Never having seen a tick or a rash, I’ve often suspected that some other biting insect may have been responsible for transmitting the disease to me. Granted, the poppy seed sized deer tick is so small that going undetected is likely.
Being fully aware of the Lyme threat in my community, I followed to a tee both the scientific community and the medical community’s advice so as to avoid the disease. This stated:
- Only the deer tick carries the disease, and only 30% of ticks are infected;
- If infected you will receive a bulls-eye rash and flu-like symptoms;
- The tick must be attached for at least 24 hours;
- A three week course of doxcycline will be more than enough to rid you of the disease.
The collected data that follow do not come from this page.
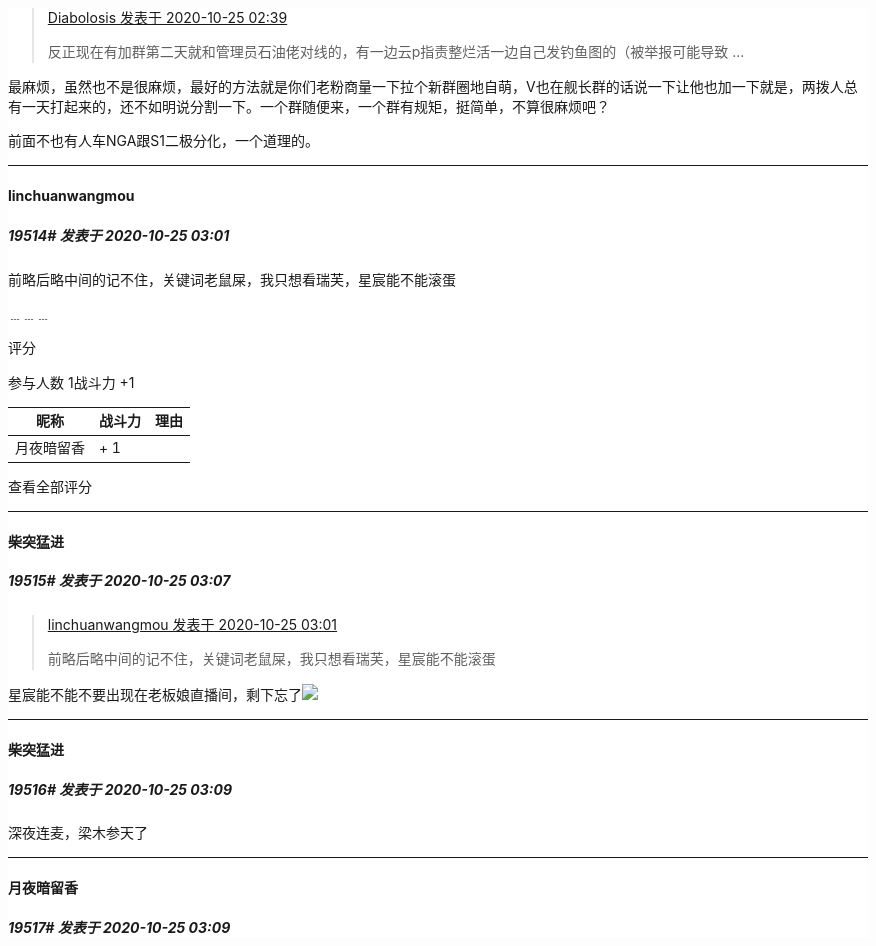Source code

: 
<blockquote><a href="httphttps://bbs.saraba1st.com/2b/forum.php?mod=redirect&amp;goto=findpost&amp;pid=49159904&amp;ptid=1963398" target="_blank">Diabolosis 发表于 2020-10-25 02:39</a>

反正现在有加群第二天就和管理员石油佬对线的，有一边云p指责整烂活一边自己发钓鱼图的（被举报可能导致 ...</blockquote>
最麻烦，虽然也不是很麻烦，最好的方法就是你们老粉商量一下拉个新群圈地自萌，V也在舰长群的话说一下让他也加一下就是，两拨人总有一天打起来的，还不如明说分割一下。一个群随便来，一个群有规矩，挺简单，不算很麻烦吧？


前面不也有人车NGA跟S1二极分化，一个道理的。


-----

####  linchuanwangmou  
##### 19514#       发表于 2020-10-25 03:01


前略后略中间的记不住，关键词老鼠屎，我只想看瑞芙，星宸能不能滚蛋


﹍﹍﹍

评分


 参与人数 1战斗力 +1

|昵称|战斗力|理由|
|----|---|---|
| 月夜暗留香| + 1||


查看全部评分


-----

####  柴突猛进  
##### 19515#       发表于 2020-10-25 03:07


<blockquote><a href="httphttps://bbs.saraba1st.com/2b/forum.php?mod=redirect&amp;goto=findpost&amp;pid=49159993&amp;ptid=1963398" target="_blank">linchuanwangmou 发表于 2020-10-25 03:01</a>

前略后略中间的记不住，关键词老鼠屎，我只想看瑞芙，星宸能不能滚蛋</blockquote>
星宸能不能不要出现在老板娘直播间，剩下忘了<img src="https://static.saraba1st.com/image/smiley/face2017/067.png" referrerpolicy="no-referrer">


-----

####  柴突猛进  
##### 19516#       发表于 2020-10-25 03:09


深夜连麦，梁木参天了


-----

####  月夜暗留香  
##### 19517#       发表于 2020-10-25 03:09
After 20 years of suffering with this nightmare, I am pretty comfortable in saying that they were wrong on all accounts.
I am neither a medical professional nor a research scientist, but, I am a systems professional with over 30 years experience and 20 years of absorbing LD information. My forte is piecing together sporadic and disjointed facts and logically bringing it all together in a comprehensible fashion.
When we have the whole picture, we can then take a step back, blur our eyes and look through the picture to see the hidden truth.
What is it about the deer tick that enables it to be a Lyme bacteria (LD) vector and not other types of tick? And for that matter, why can’t other blood sucking parasites be LD vectors?
Several of my I.V. League colleagues, all chronic Lyme patients, claim they never saw a tick and some believe they contracted it from other insects. One such colleague insists that his entire family came down with flu-like symptoms following a trip to Lake George, NY. During this trip, the entire family was bitten incessantly by Biting Flies. Today several of his family members have LD.
The bottom line is that much is still to be learned about LD. So, until more definitive information is available, assume the worst and take extra care to protect yourself and your family.
From a letter by Dr. James Howenstine on this subject:
Transmission of the disease has been clearly documented after bites by fleas, mites, mosquitos and ticks. There is compelling evidence that Lyme disease (LD) can be spread by sexual and congenital transfer. One physician has cared for 5000 children with LD: 240 of these children were born with the disease. Dr. Charles Ray Jones, the leading pediatric specialist on Lyme Disease, has found 12 breastfed children who have developed LD. Miscarriage, premature births, stillbirths, birth defects, and transplacental infection of the fetus have all been reported. Studies at the University of Vienna have found Bb in urine and breast milk of LD mothers.